Cover of Robbie Benoit's Tall Yukon Tales

Robbie Benoit (?–2007) was a Canadian poet and writer. A longtime resident of Whitehorse, Yukon, he is best known for his Tall Yukon Tales.

Benoit was born in northwestern Quebec. After moving to the Yukon as a young man, he worked for many years in the mining industry. After a fall down a mineshaft at Ketza River, he quit mining and left the Yukon. Shortly after this he took up dog breeding and showing, and won Best of Breed at the Westminster in 2001 with his Komondor named Oscar.

He first released his CD Tall Yukon Tales, a collection of original verse about life in the Yukon, on November 18, 2004.

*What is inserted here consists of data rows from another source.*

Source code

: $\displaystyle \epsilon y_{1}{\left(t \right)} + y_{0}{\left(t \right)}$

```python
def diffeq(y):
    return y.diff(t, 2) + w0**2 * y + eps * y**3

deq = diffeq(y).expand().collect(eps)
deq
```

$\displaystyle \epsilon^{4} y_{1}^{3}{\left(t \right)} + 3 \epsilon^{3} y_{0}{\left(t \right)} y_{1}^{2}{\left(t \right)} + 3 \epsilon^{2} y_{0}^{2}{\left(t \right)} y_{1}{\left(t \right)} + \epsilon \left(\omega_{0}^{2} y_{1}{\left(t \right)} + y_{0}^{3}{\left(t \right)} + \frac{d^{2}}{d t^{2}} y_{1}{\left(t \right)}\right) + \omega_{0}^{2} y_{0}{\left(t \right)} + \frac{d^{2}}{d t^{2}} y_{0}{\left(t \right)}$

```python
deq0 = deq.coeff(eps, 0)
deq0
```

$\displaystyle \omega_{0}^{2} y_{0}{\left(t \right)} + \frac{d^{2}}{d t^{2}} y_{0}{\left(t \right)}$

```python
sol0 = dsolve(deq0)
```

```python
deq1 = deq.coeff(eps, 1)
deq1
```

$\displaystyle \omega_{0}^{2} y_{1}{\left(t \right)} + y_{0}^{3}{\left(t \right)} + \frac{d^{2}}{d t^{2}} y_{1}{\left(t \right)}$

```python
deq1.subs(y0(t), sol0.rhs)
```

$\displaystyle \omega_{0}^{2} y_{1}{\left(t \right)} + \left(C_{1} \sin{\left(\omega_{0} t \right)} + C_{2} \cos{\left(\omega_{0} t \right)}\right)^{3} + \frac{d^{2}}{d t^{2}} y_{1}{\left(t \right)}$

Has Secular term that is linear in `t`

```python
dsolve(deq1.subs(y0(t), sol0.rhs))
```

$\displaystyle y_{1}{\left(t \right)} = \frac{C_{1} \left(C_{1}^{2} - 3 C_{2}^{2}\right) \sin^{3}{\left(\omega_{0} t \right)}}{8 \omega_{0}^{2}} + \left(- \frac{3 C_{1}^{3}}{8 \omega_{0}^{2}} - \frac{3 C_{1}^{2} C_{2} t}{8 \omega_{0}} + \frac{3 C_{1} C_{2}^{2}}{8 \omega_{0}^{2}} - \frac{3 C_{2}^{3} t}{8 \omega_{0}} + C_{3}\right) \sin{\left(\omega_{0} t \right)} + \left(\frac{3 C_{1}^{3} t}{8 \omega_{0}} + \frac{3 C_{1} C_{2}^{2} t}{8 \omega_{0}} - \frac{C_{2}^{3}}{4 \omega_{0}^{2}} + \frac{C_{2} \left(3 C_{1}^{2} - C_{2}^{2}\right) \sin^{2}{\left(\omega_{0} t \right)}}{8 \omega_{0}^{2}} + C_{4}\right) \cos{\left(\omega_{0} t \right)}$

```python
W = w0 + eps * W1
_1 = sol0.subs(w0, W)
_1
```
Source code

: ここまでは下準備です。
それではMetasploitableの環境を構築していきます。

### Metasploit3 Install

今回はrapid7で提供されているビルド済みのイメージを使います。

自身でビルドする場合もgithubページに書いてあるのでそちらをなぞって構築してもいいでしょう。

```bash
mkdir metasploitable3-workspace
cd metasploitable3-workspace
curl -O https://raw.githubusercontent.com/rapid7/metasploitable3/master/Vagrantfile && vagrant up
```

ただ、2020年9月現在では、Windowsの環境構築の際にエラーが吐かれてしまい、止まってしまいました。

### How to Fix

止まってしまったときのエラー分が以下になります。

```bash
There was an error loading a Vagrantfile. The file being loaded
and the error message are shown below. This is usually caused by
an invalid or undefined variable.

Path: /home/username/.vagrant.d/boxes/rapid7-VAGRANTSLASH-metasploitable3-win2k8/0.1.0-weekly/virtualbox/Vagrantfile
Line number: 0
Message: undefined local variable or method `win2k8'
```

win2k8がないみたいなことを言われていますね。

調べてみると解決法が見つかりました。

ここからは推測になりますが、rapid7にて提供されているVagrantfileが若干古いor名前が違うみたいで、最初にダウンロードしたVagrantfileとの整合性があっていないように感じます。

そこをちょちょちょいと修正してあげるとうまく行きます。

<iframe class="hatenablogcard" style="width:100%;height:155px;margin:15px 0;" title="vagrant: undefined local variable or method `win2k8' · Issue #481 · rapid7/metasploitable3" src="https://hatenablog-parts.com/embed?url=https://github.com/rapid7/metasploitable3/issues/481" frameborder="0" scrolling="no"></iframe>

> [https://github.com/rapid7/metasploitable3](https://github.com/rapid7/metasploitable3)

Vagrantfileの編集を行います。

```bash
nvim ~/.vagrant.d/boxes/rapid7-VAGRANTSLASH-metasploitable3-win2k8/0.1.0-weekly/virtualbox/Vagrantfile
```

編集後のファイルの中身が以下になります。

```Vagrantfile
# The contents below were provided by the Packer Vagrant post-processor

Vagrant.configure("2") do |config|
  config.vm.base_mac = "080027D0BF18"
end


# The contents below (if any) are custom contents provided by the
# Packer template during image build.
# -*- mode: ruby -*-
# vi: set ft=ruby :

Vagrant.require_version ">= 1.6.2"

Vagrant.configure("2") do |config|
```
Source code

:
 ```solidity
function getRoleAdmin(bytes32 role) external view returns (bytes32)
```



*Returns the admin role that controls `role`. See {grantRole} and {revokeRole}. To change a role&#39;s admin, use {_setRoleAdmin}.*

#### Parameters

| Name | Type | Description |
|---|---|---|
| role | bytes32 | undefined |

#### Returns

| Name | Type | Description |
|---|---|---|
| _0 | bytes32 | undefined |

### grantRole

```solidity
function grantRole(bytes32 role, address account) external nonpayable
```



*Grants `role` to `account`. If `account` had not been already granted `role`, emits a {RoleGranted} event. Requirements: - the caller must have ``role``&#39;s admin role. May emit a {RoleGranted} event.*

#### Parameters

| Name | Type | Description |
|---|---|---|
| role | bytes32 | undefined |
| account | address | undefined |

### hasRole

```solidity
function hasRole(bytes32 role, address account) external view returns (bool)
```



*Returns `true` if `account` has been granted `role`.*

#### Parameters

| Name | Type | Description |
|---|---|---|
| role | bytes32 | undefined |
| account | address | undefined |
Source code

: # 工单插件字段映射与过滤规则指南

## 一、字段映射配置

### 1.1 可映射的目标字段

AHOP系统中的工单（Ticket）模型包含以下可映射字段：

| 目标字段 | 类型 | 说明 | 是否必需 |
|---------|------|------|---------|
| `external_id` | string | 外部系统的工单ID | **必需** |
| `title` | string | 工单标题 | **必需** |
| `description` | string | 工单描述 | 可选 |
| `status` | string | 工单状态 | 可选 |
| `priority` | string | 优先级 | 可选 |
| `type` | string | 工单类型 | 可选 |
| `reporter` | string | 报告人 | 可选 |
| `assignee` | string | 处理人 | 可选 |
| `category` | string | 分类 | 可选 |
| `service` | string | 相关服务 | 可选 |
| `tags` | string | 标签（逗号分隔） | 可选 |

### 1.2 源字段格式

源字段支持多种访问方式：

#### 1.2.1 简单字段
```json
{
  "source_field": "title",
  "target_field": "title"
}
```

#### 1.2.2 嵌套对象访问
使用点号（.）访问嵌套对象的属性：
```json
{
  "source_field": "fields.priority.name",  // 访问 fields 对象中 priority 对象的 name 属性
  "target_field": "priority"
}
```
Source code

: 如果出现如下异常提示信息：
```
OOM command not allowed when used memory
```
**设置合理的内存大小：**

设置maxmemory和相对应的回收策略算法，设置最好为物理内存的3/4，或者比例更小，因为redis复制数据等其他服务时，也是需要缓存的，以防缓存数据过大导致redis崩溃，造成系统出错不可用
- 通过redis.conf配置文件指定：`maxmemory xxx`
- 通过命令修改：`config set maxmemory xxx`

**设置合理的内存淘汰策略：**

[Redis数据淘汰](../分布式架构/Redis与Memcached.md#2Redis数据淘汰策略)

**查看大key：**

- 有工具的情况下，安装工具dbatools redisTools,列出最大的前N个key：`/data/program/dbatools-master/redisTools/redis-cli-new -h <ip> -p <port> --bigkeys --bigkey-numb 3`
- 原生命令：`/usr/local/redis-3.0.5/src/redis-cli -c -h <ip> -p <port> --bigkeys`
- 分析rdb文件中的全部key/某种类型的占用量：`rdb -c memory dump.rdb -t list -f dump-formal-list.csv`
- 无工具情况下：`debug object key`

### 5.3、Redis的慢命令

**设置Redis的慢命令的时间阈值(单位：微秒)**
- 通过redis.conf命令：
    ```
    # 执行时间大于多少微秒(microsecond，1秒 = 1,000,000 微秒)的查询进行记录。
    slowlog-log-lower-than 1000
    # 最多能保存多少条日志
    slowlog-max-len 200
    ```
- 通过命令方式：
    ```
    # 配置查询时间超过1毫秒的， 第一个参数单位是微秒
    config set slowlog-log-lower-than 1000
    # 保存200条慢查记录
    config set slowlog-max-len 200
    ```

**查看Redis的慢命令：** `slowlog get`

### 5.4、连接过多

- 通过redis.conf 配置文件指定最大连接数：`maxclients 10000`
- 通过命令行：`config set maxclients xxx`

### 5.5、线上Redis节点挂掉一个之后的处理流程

In 2005, he was diagnosed with cancer of the gall bladder, which then spread to his brain. Later that year, his cancer had gone into remission, and on December 16, 2005, he recorded a program called "To Hell with Cancer" alongside several other Whitehorse entertainers which was later broadcast on CBC Radio's Sounds Like Canada. (He had initially wanted to call the show "Cancer Can Kiss My Ass" but changed it after host Shelagh Rogers indicated this title would probably be unsuitable for broadcast on the radio.)

In 2007, his cancer returned and spread to his liver, and was diagnosed as terminal. On March 30, 2007, he recorded a program "To Hell With Cancer Part Deux" in Whitehorse, also appearing on Sounds Like Canada, as a fundraiser to record another album before his death. On this program, Shelagh Rogers inducted him as the first member of the "Order of Sounds Like Canada" (a semi-humorous reference to the Order of Canada).

Benoit died on August 24, 2007, At 8:15 am.